Write out the records below word for word, leaving out the pictures.

####################

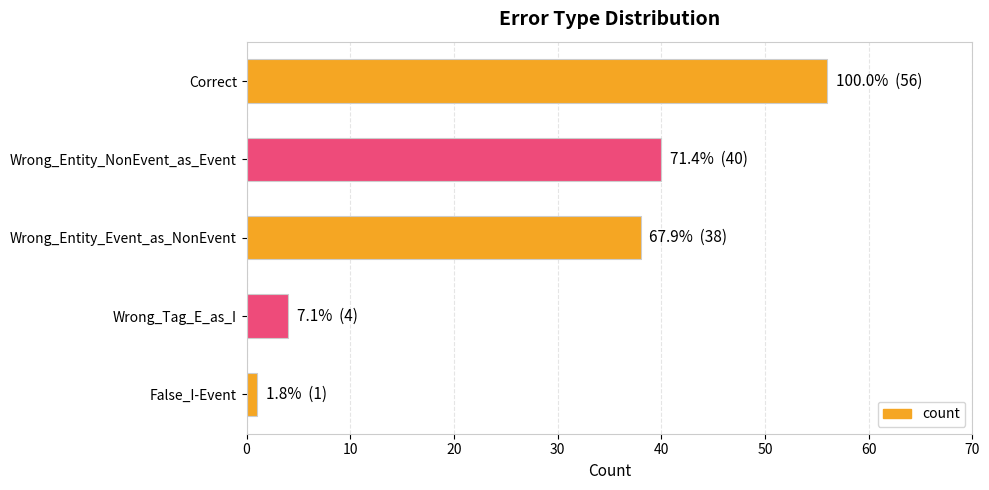

What is the maximum value shown in the chart?

56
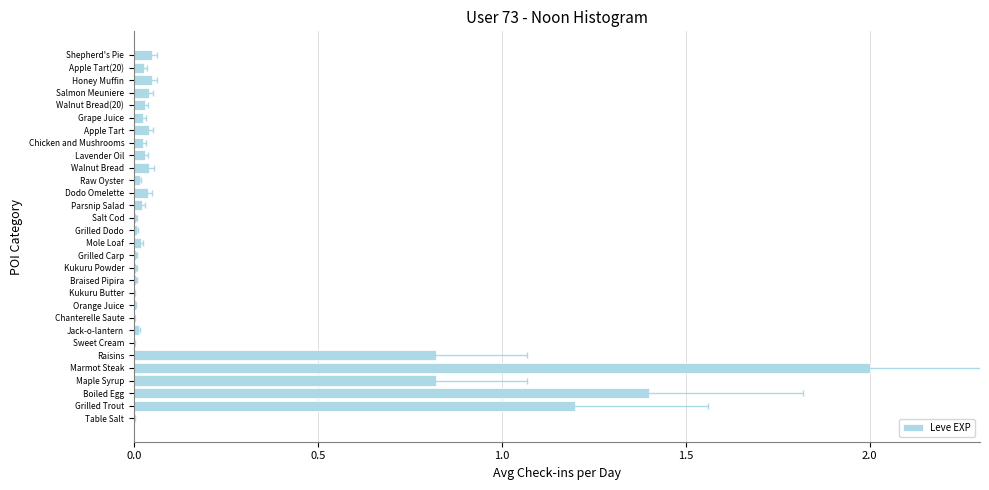

What is the greatest value displayed?

2.0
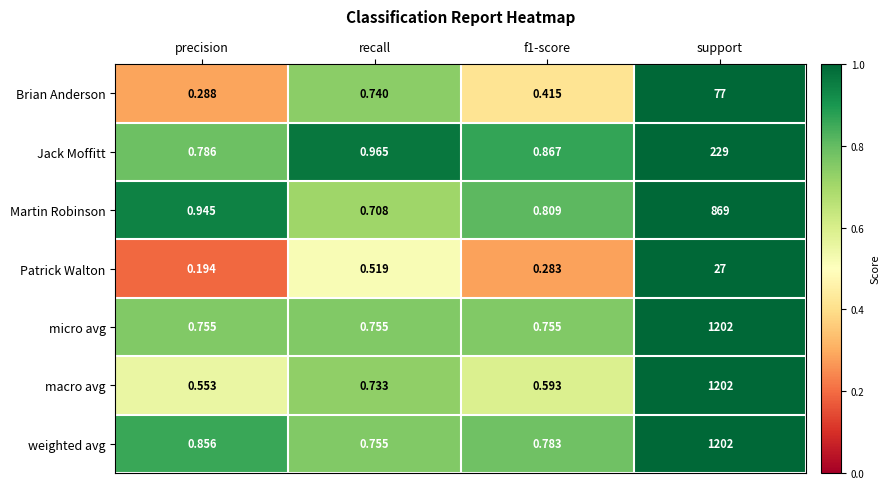

Which series has the largest total across all categories?

weighted avg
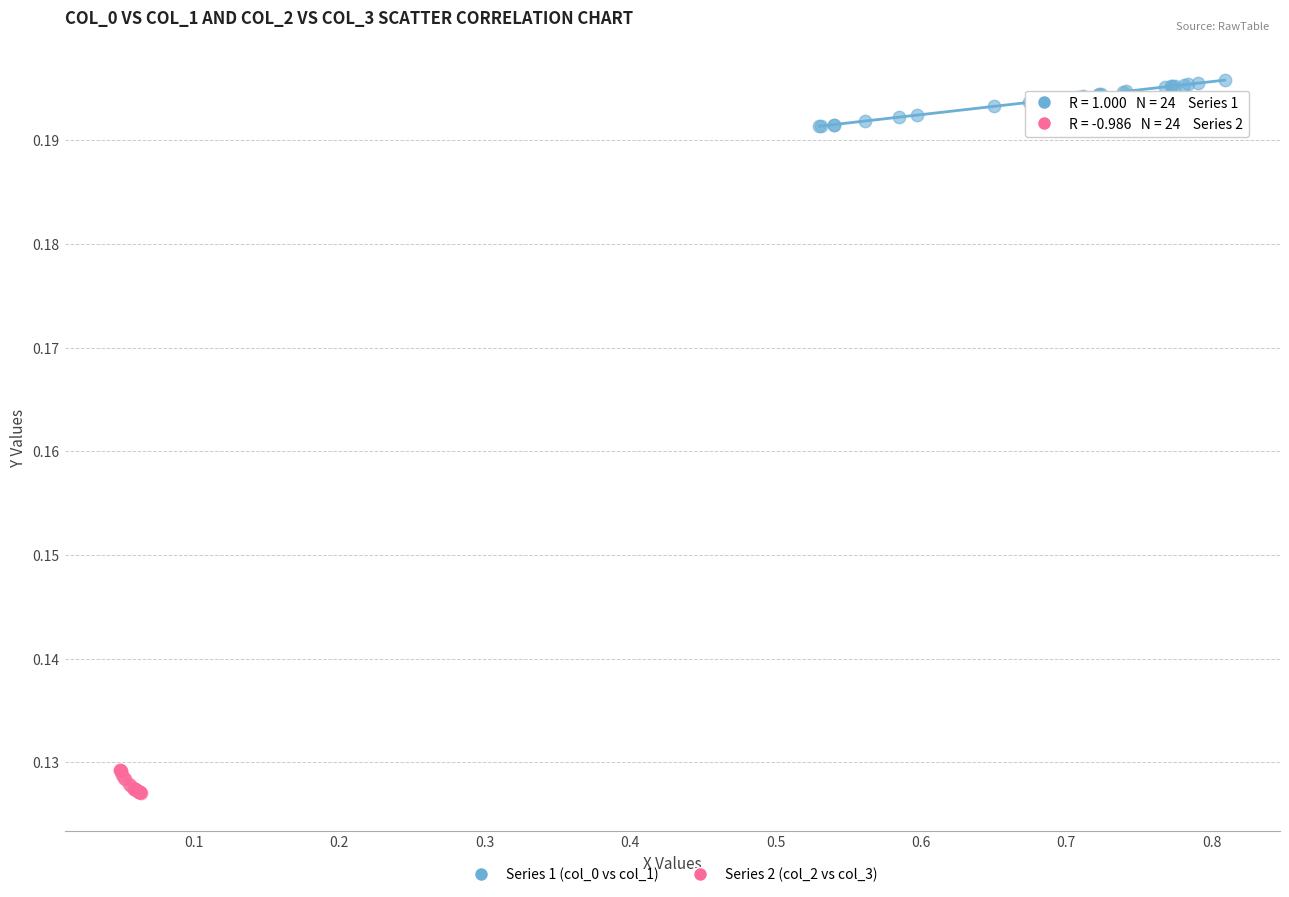

Which series contains the lowest Y value?

Series 2 (col_2 vs col_3)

####################

◆ **TASK RESPONSE**
What is the maximum value shown in the chart?

56

What is the greatest value displayed?

2.0

Which series has the largest total across all categories?

weighted avg

Which series contains the lowest Y value?

Series 2 (col_2 vs col_3)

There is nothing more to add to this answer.